TLDATMM is amazing.  Might be able to help you with the score. PM me

madhair60

Quote from: Shoulders?-Stomach! on July 12, 2014, 12:13:40 AM
The scene of zombie squalor at the start of Dawn is one of the most powerful images ever, I'd say equal to Goya's Saturn Devouring His Son.

Astonishingly chilling and disturbing and almost sexually depraved performance from the actors. It't the first time I felt a parallel between the lust for flesh and the regular human lust for sex. Fucking disturbing.

Fuckin' 'ell, 'ave a word, mate

Deanjam

I prefer Zombies that come from the Voodoo influence. Creepy forms in the shadows, rather than intestine eating coke-heads.

So off the top of my head, I like:



One of Val Lewton's is-it-supernatural? films. Based on Jane Eyre. It's all shadows and light with an ending so low key you might miss it.

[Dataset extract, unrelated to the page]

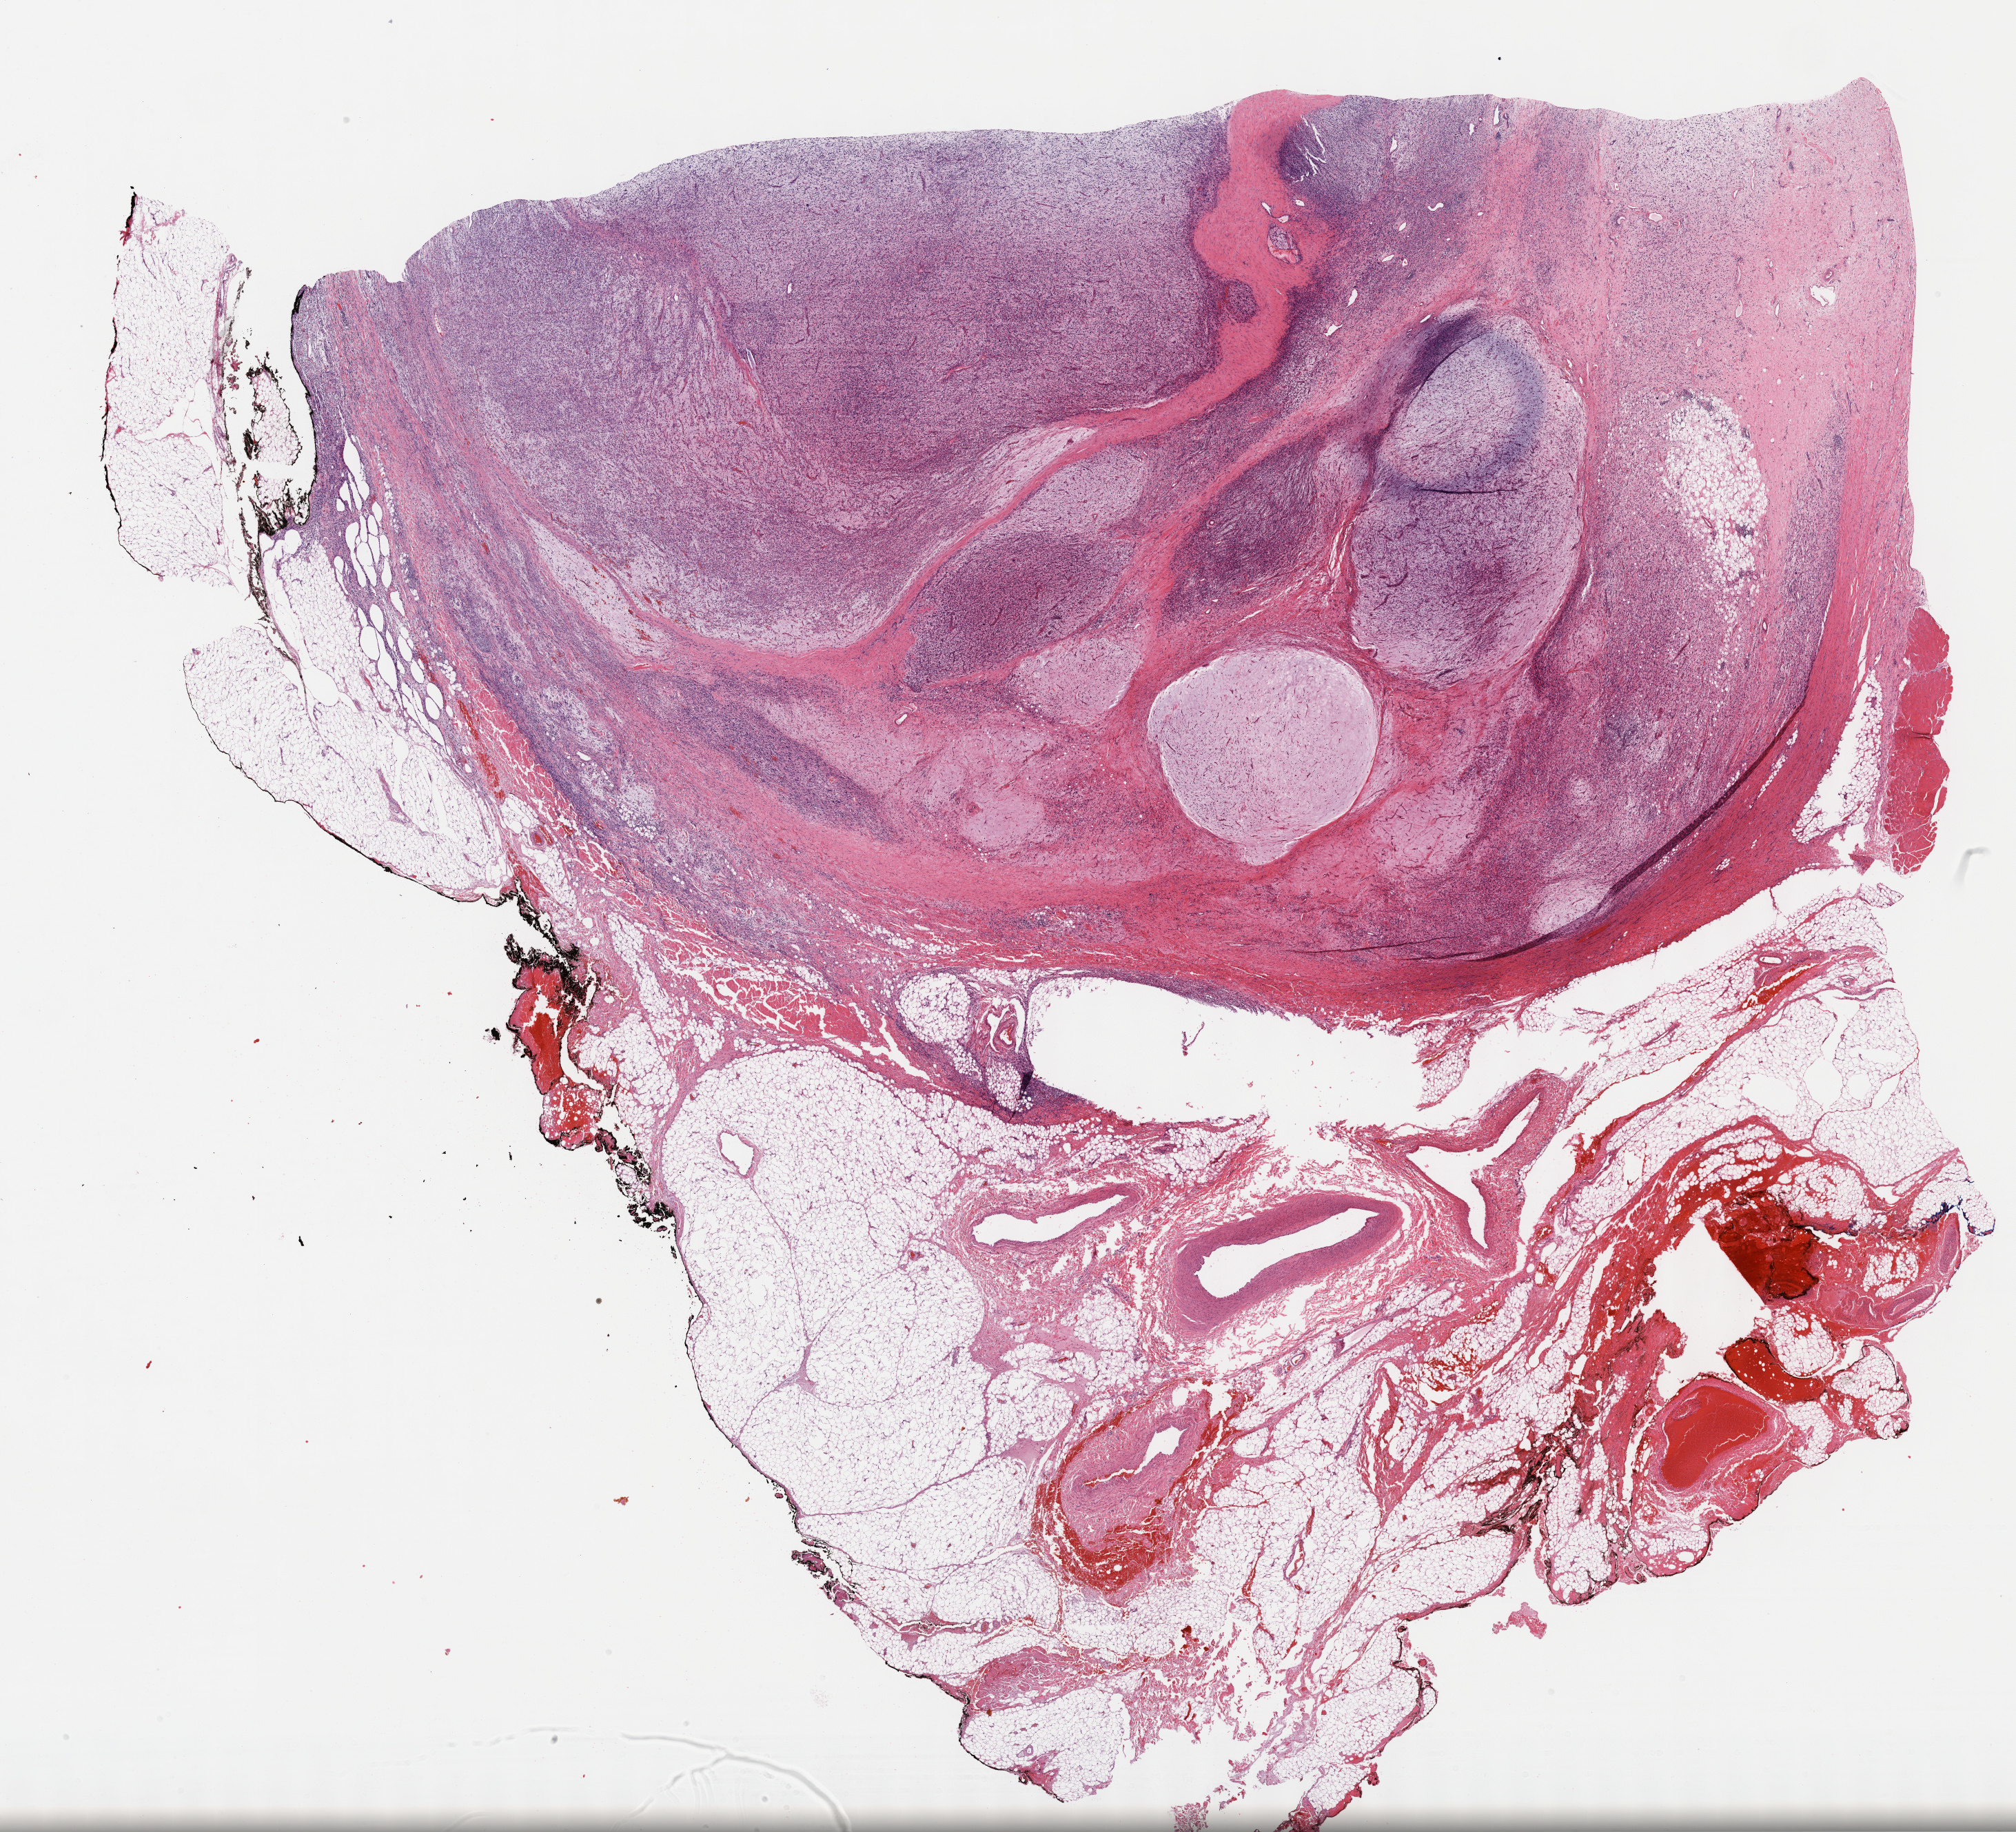
H&E-stained whole-slide image, a low-resolution overview of the entire scanned area, about 23.7 x 21.5 mm. FFPE section. Connective, subcutaneous and other soft tissues, primary tumour sample. Patient: male, age at initial diagnosis 35 years.
Diagnosis: Fibromyxosarcoma (connective, subcutaneous and other soft tissues of lower limb and hip).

Companion peace to The Reptile, it concerns odd goings on in a rural village's tin mine. Features a zombie-rising sequence that Romero must've been influenced by.



A zombie romance 60 years before Shaun of the Dead. Virtually a remake of Lugosi's Dracula, but far better. One of the creepiest, death-fetish films ever.

Quote from: Claude the Racecar Driving Rockstar Super Sleuth on July 12, 2014, 12:36:53 PM
I'm outing myself as some sort of heretic/philistine/contrarian moron, but I feel like Dawn of the Dead is pretty overrated.

Yeah, I'm much the same. Even in the context of the times, I feel it's a poorly made film. The 'satirical' point of the film could be achieved in a photographed frame of the film, and I'd get the point, I'd not need to spend an extra 90 minutes watching that to get any more out of it. Also bikers having a pie fight was the fucking pits.

Pretty average film.

But hey, what do I know, I remember really enjoying the Snyder remake so surely I'm some fucking idiot.

Zombie films/games/TV shows these days are fucking beyond tiresome though. It's really gone beyond a joke. I do feel like this has been a good ten years of zombies being in the public consciousness, where everyone discusses their zombie survival plans and such. I'd really like to see something different!